Dai James Y, Leblanc Michael, Smith Nicholas L, Psaty Bruce, Kooperberg Charles
Division of Public Health Sciences, Fred Hutchinson Cancer Research Center, 1100 Fairview Avenue N, M2-C200, Seattle, WA 98109, USA.
Biostatistics. 2009 Oct;10(4):680-93. doi: 10.1093/biostatistics/kxp023. Epub 2009 Jul 15.

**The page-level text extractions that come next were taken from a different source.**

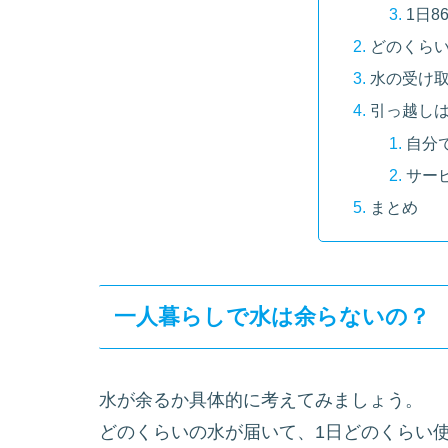
1日8
どのくら
水の受け
引っ越し
自分
サー
まとめ
一人暮らしで水は余らないの？
水が余るか具体的に考えてみましょう。
どのくらいの水が届いて、1日どのくらい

Association studies have been widely used to identify genetic liability variants for complex diseases. While scanning the chromosomal region 1 single nucleotide polymorphism (SNP) at a time may not fully explore linkage disequilibrium, haplotype analyses tend to require a fairly large number of parameters, thus potentially losing power. Clustering algorithms, such as the cladistic approach, have been proposed to reduce the dimensionality, yet they have important limitations. We propose a SNP-Haplotype Adaptive REgression (SHARE) algorithm that seeks the most informative set of SNPs for genetic association in a targeted candidate region by growing and shrinking haplotypes with 1 more or less SNP in a stepwise fashion, and comparing prediction errors of different models via cross-validation. Depending on the evolutionary history of the disease mutations and the markers, this set may contain a single SNP or several SNPs that lay a foundation for haplotype analyses. Haplotype phase ambiguity is effectively accounted for by treating haplotype reconstruction as a part of the learning procedure. Simulations and a data application show that our method has improved power over existing methodologies and that the results are informative in the search for disease-causal loci.
关联研究已被广泛用于识别复杂疾病的遗传易感性变异。虽然一次扫描染色体区域的单个单核苷酸多态性(SNP)可能无法充分探索连锁不平衡,但单倍型分析往往需要相当多的参数,因此可能会降低效能。已经提出了聚类算法,如分支方法,以降低维度,但它们有重要的局限性。我们提出了一种单核苷酸多态性-单倍型自适应回归(SHARE)算法,该算法通过逐步增加或减少一个SNP来生长和收缩单倍型,并通过交叉验证比较不同模型的预测误差,从而在目标候选区域中寻找用于遗传关联的最具信息性的SNP集合。根据疾病突变和标记的进化历史,该集合可能包含单个SNP或几个SNP,为单倍型分析奠定基础。通过将单倍型重建视为学习过程的一部分,有效地解决了单倍型相位模糊问题。模拟和数据应用表明,我们的方法比现有方法具有更高的效能,并且结果在寻找疾病致病基因座方面具有参考价值。